**How to complete this task**:
With pictures left out, set down every record word for word.

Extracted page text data
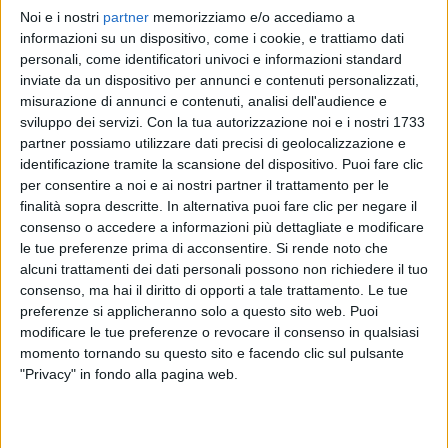
Noi e i nostri
partner
memorizziamo e/o accediamo a
ACHILLE LAURO
ACHILLE LAURO
ACHILLE LAURO
informazioni su un dispositivo, come i cookie, e trattiamo dati
RADIO ITALIA LIVE
RADIO ITALIA LIVE 08/11
personali, come identificatori univoci e informazioni standard
SANREMO ITALIANO 27/01/2025
inviate da un dispositivo per annunci e contenuti personalizzati,
1
VIDEO
12
FOTO
misurazione di annunci e contenuti, analisi dell'audience e
12
VIDEO
12
FOTO
sviluppo dei servizi.
Con la tua autorizzazione noi e i nostri 1733
1
VIDEO
partner possiamo utilizzare dati precisi di geolocalizzazione e
identificazione tramite la scansione del dispositivo. Puoi fare clic
per consentire a noi e ai nostri partner il trattamento per le
finalità sopra descritte. In alternativa puoi fare clic per negare il
consenso o accedere a informazioni più dettagliate e modificare
le tue preferenze prima di acconsentire.
Si rende noto che
News correlate
alcuni trattamenti dei dati personali possono non richiedere il tuo
consenso, ma hai il diritto di opporti a tale trattamento. Le tue
preferenze si applicheranno solo a questo sito web. Puoi
modificare le tue preferenze o revocare il consenso in qualsiasi
momento tornando su questo sito e facendo clic sul pulsante
"Privacy" in fondo alla pagina web.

**Solution to this problem**:
Noi e i nostri
partner
memorizziamo e/o accediamo a
ACHILLE LAURO
ACHILLE LAURO
ACHILLE LAURO
informazioni su un dispositivo, come i cookie, e trattiamo dati
RADIO ITALIA LIVE
RADIO ITALIA LIVE 08/11
personali, come identificatori univoci e informazioni standard
SANREMO ITALIANO 27/01/2025
inviate da un dispositivo per annunci e contenuti personalizzati,
1
VIDEO
12
FOTO
misurazione di annunci e contenuti, analisi dell'audience e
12
VIDEO
12
FOTO
sviluppo dei servizi.
Con la tua autorizzazione noi e i nostri 1733
1
VIDEO
partner possiamo utilizzare dati precisi di geolocalizzazione e
identificazione tramite la scansione del dispositivo. Puoi fare clic
per consentire a noi e ai nostri partner il trattamento per le
finalità sopra descritte. In alternativa puoi fare clic per negare il
consenso o accedere a informazioni più dettagliate e modificare
le tue preferenze prima di acconsentire.
Si rende noto che
News correlate
alcuni trattamenti dei dati personali possono non richiedere il tuo
consenso, ma hai il diritto di opporti a tale trattamento. Le tue
preferenze si applicheranno solo a questo sito web. Puoi
modificare le tue preferenze o revocare il consenso in qualsiasi
momento tornando su questo sito e facendo clic sul pulsante
"Privacy" in fondo alla pagina web.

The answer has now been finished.